Collection entries:
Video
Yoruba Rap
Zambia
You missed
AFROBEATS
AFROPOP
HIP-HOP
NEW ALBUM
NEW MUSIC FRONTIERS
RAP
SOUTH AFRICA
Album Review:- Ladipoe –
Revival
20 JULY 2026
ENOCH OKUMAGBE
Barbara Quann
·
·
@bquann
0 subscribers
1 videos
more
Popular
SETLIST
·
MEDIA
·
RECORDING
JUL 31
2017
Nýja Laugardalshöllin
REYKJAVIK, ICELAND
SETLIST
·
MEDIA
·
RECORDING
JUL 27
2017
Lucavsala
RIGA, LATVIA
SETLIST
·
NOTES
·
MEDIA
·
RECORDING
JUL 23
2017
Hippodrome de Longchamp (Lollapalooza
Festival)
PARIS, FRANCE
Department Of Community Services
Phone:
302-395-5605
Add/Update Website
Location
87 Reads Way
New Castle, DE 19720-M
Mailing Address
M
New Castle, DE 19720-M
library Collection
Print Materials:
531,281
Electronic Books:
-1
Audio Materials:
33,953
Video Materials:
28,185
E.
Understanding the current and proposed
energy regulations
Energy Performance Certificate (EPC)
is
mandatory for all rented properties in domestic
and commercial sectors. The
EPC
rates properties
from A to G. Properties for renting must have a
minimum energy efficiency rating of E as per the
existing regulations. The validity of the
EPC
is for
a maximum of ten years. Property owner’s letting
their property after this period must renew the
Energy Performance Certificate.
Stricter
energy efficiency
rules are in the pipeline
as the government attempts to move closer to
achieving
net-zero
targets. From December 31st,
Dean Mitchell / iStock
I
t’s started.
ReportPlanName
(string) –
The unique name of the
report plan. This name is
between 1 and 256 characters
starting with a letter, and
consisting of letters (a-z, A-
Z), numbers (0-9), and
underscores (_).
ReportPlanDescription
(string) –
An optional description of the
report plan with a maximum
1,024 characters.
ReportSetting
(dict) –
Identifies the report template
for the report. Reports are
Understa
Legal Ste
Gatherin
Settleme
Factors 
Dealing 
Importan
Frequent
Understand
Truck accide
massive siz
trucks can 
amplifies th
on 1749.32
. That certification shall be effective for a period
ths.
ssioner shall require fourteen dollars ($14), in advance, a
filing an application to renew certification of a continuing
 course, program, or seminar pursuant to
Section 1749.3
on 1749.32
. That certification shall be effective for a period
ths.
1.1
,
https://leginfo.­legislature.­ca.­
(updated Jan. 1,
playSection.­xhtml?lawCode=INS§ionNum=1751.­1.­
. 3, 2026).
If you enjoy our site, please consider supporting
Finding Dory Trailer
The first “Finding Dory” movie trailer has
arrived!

==

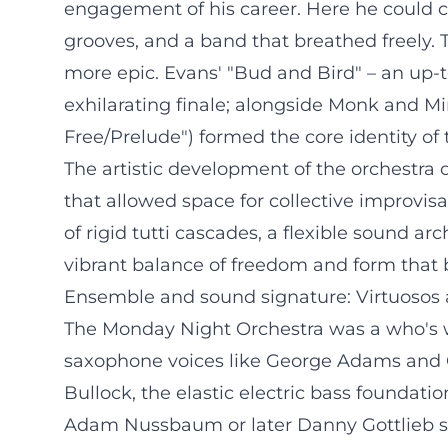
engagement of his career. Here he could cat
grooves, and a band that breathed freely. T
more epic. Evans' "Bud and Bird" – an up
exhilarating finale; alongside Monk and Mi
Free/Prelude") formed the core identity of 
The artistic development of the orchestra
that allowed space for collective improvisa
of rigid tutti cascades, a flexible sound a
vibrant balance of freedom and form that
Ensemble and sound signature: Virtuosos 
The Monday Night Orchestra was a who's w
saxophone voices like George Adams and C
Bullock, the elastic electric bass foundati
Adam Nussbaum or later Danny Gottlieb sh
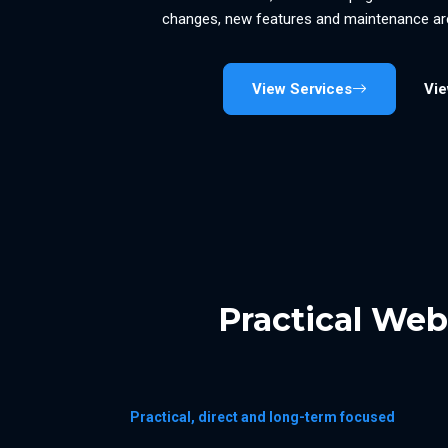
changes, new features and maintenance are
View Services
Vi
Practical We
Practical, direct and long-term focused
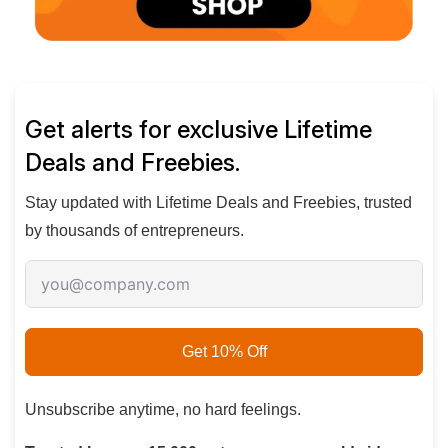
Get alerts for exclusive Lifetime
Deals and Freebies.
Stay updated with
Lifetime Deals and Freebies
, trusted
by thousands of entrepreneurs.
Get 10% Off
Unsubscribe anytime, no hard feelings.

* * *

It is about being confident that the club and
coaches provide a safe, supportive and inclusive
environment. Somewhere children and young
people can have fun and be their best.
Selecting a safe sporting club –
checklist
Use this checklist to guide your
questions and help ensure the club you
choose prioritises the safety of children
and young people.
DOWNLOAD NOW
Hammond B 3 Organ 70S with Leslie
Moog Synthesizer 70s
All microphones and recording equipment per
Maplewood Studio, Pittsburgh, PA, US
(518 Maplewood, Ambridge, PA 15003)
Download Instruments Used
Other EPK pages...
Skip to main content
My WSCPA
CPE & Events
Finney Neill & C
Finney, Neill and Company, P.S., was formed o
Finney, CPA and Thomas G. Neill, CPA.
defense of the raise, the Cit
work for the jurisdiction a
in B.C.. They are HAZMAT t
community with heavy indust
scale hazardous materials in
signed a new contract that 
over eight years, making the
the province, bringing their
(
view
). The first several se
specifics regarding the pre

● Activity: Transcribe the lines of the items from the one containing "changes, new features and maintenance are" through the one containing "Unsubscribe anytime, no hard feelings.", both included, keeping them exactly as they appear. Omit the pictures from your answer.

● Task response:
changes, new features and maintenance are
View Services
Vi
Practical We
Practical, direct and long-term focused
Get alerts for exclusive Lifetime
Deals and Freebies.
Stay updated with
Lifetime Deals and Freebies
, trusted
by thousands of entrepreneurs.
Get 10% Off
Unsubscribe anytime, no hard feelings.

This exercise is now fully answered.